Getting "Off the Grid"
Some of us get anxious when we can’t get online for some time and want to check our emails, Facebook posts, and Twitter messages continuously. I don’t think we need to be so dependent on our online lives, and try to see the rewards of being offline for some time.
Last March I lost my Samsung Blackjack phone. At that time, I was really hooked up with it, but now believe it's loss was a godsend! Without a connected phone, I need to get into a computer to check my email or browse the web. That made realize how much time we spend being “connected”.
The BlackBerries, the iPhones, the smartphones, and now iPads have become so integrated into our lives that we can’t imagine being without them anymore. We feel “naked” if we are not carrying one of them and receive text messages, change Facebook status, and reply to every email within minutes (or seconds).
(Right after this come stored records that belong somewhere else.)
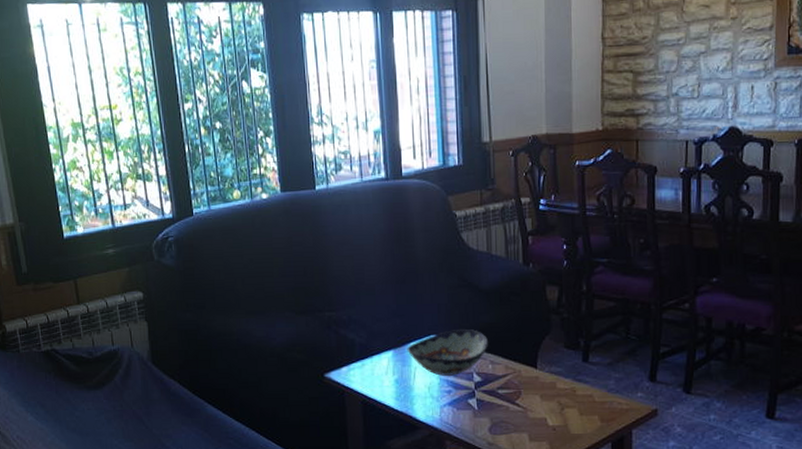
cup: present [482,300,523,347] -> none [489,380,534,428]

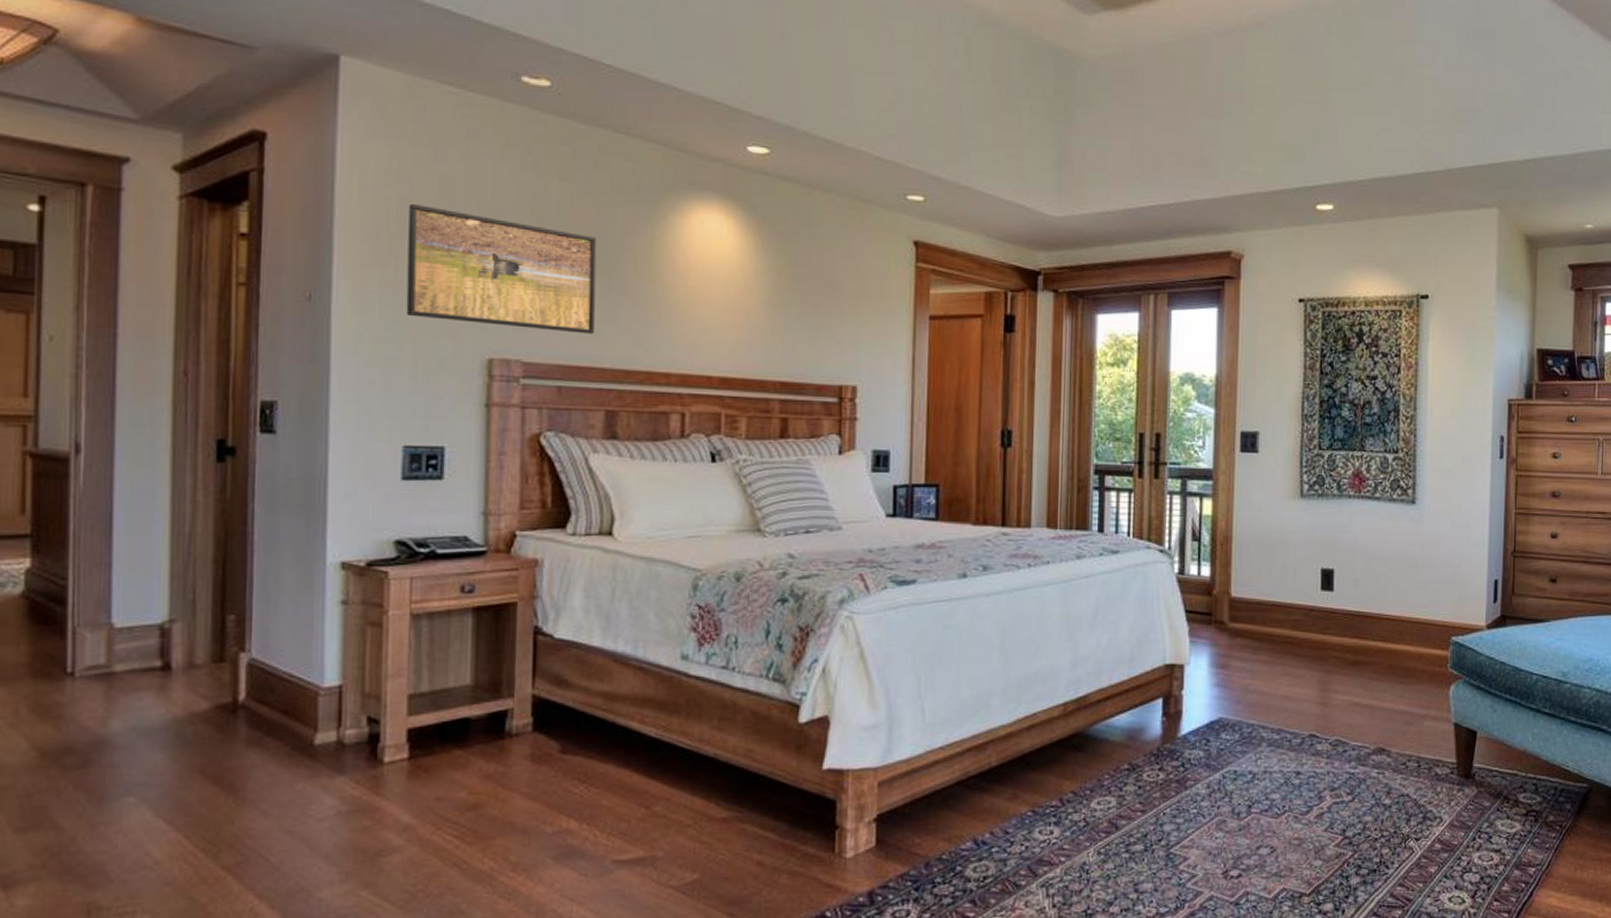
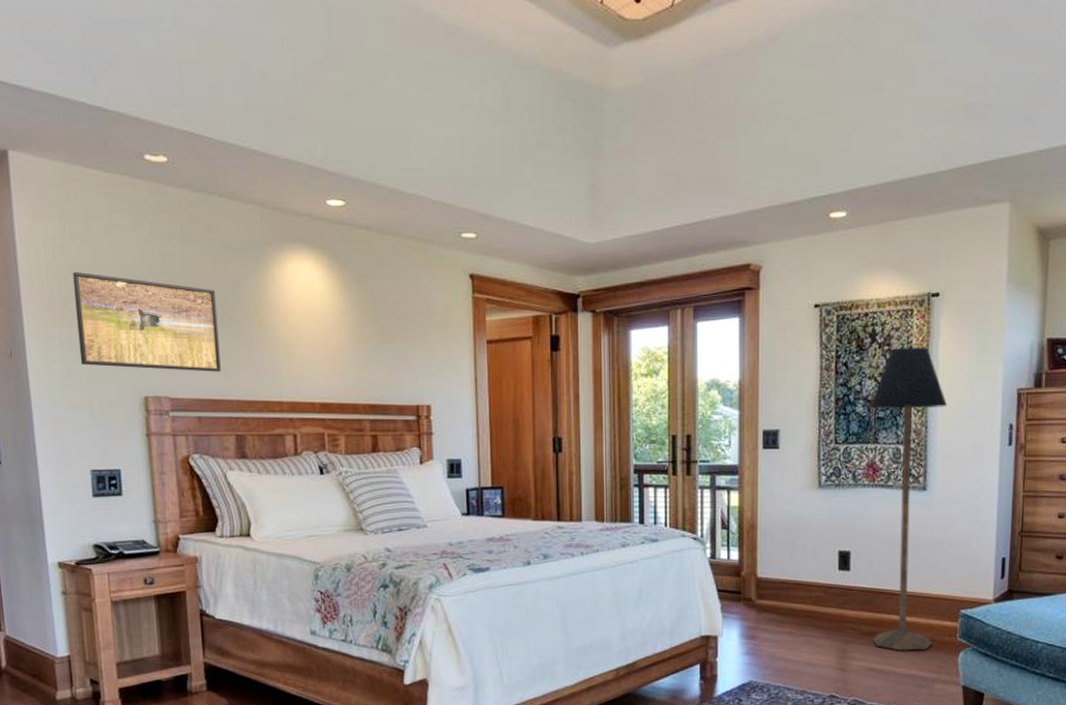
floor lamp: none [1356,349,1437,683] -> present [869,347,948,651]

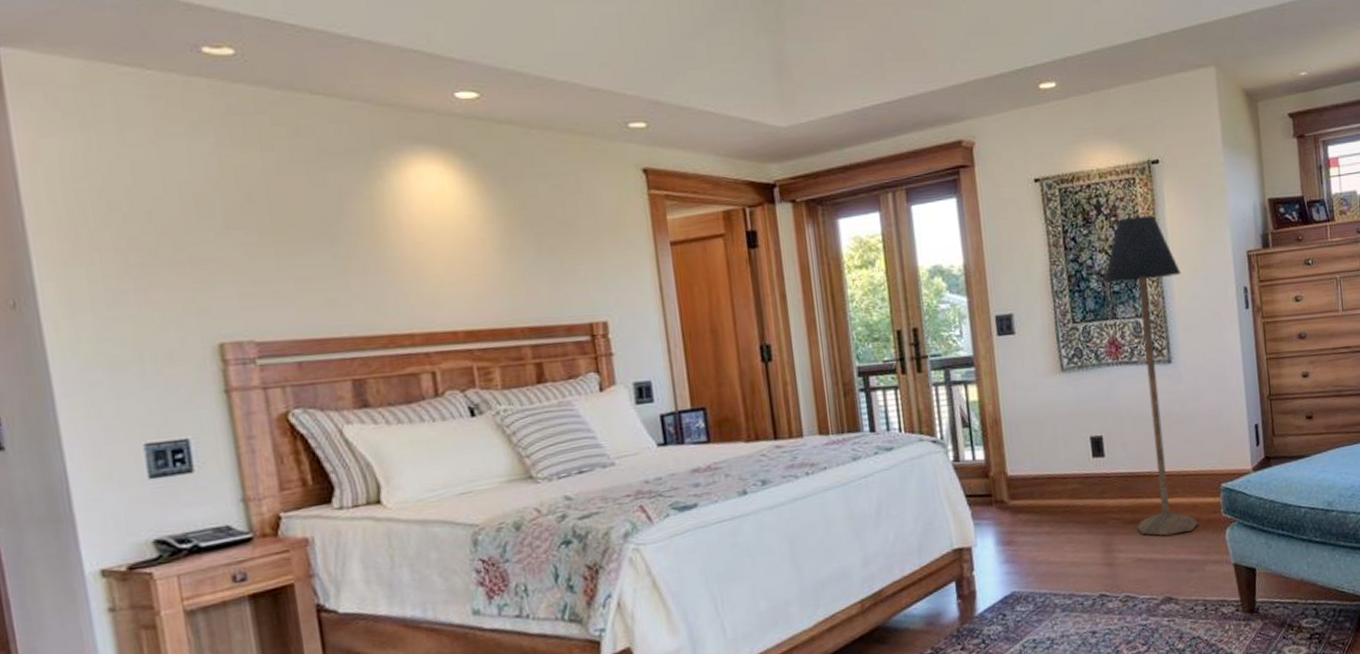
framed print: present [72,271,221,372] -> none [103,193,326,311]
Some people respond to emails without thinking; we have become reactive instead of proactive. Very few of the emails we receive demand an immediate action on our part. Most of them are informational, and can be safely set aside to be read at a time that is convenient rather than interrupting our work.
Last June we went camping with some family members to Raystown Lake in Central Pennsylvania, a great location for fishing, hiking, kayaking. I was “off the grid” for five days: no email, no cell phones, no Wi-Fi. When I was able to connect again I had a bunch of messages waiting in my inbox. How many of them required my immediate attention? None!
Of course that is not always the case, and all those “glorified” devices are useful to stay in touch, but we can’t let people assume we are going to answer their messages in real time. When they think we do, they demand immediate attention. That can be a very negative influence in our work and private lives.
I know people that only answer emails twice a day, in the morning and an hour after lunch. Their contacts are used to that; they don’t expect an answer until those “email” times. I think that is a great idea to make sure you don’t get interrupted all the time during work and, more important, during your family time.